Posted in Menacing Monopoly, War on Privacy

Google begins selling domains itself through a “small private beta”

Demonstrating once again that there is no market in the online realm that it doesn’t want a piece of, Google has begun selling domains directly in what TechCrunch reports is a “small private beta”. That means Google isn’t allowing just anybody to buy a domain through them. But that could soon change. After all, Gmail began as a small private beta, and then a larger invitation-only beta, and eventually anyone was allowed to sign up and create an account.

For the past few years, anyone looking to Google to buy a domain has been met with this support page, which proclaims that “Google itself doesn’t register or host domain names,” before recommending up a few partners who do.

That changes today.

Google has just launched a small private beta for a domain registration service that it’s aptly dubbed “Google Domains.” You can find the largely locked down landing page for the service here.

And talk about timing: On June 9, GoDaddy finally filed for the IPO that it’s been mulling since at least 2006. Two weeks later, Google publicly announces plans to get into the domain registration market. Up until now, GoDaddy was even one of the partners that Google recommended. That can’t feel great.

No it can’t, but GoDaddy is hardly a responsible or ethical company either. Fortunately, GoDaddy has competitors that are… Namecheap and Tucows/Hover.

Google’s experimentation with selling domains is predictable. An unstated goal of Google is to be everyone’s provider and filter for everything: browser maker, email provider, repository for storage of documents and data, DNS provider, operating system distributor, search and ecommerce portal… the list goes on and on.

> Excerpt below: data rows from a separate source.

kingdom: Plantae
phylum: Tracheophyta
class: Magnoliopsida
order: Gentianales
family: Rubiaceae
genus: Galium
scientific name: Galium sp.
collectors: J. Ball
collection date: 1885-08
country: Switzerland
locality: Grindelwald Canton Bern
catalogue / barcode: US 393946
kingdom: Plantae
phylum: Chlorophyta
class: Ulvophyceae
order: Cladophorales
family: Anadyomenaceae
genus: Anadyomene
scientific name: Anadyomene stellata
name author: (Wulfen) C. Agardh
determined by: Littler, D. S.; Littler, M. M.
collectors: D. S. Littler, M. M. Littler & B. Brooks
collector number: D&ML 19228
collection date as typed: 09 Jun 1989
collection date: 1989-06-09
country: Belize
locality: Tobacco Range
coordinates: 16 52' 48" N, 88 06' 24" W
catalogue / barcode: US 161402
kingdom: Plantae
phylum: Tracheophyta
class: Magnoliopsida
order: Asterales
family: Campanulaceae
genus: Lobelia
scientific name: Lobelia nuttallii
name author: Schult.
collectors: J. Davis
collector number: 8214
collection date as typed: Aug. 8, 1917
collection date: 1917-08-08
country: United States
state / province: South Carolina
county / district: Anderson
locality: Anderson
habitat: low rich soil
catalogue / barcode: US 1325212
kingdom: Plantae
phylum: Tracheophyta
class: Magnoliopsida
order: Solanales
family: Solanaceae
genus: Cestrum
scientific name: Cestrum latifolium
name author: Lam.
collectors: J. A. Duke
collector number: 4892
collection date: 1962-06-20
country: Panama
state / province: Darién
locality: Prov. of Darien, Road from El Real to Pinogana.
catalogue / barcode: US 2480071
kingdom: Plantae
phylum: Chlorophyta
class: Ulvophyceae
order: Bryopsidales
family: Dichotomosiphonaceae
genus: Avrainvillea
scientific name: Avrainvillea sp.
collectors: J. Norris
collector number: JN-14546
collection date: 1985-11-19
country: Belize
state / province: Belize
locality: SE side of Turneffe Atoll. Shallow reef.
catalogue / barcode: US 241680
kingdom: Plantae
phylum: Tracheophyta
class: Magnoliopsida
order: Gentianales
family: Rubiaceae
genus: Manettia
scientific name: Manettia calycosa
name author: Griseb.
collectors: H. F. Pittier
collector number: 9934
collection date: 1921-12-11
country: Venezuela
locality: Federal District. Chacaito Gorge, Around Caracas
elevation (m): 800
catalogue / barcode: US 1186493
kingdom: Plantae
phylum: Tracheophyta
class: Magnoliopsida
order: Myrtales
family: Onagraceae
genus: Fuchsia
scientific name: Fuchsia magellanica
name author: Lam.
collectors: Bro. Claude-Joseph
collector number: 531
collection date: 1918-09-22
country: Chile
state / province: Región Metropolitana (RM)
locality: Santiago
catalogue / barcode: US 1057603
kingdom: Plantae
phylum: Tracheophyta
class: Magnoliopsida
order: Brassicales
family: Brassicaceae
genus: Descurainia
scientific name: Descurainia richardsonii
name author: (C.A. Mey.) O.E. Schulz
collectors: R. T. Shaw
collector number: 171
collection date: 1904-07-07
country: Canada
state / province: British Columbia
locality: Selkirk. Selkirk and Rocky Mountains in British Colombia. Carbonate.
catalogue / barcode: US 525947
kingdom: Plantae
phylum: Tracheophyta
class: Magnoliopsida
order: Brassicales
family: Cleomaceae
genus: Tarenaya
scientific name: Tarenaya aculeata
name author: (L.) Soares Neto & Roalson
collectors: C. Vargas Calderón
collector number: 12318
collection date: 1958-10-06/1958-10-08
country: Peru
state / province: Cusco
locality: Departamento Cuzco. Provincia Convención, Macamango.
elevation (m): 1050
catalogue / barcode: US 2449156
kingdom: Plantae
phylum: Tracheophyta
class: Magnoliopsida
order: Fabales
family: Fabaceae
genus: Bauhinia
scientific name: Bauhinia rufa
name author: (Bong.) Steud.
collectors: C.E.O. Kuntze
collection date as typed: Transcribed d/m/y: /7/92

At this point, Google is competing with just about every firm that sells software or support for software. Google’s specialty is entering markets and corralling market share over time; consider how Google Search, Gmail, and Chrome became ubiquitous. And, like Amazon, it is increasingly getting into hardware itself, too, making it a bigger competitor with Microsoft’s traditional partners and Apple.

There has never been a better time to leave Google behind and cut ties with the Monster of Mountain View. Users should free themselves from Google dependence and discover what the Web has to offer.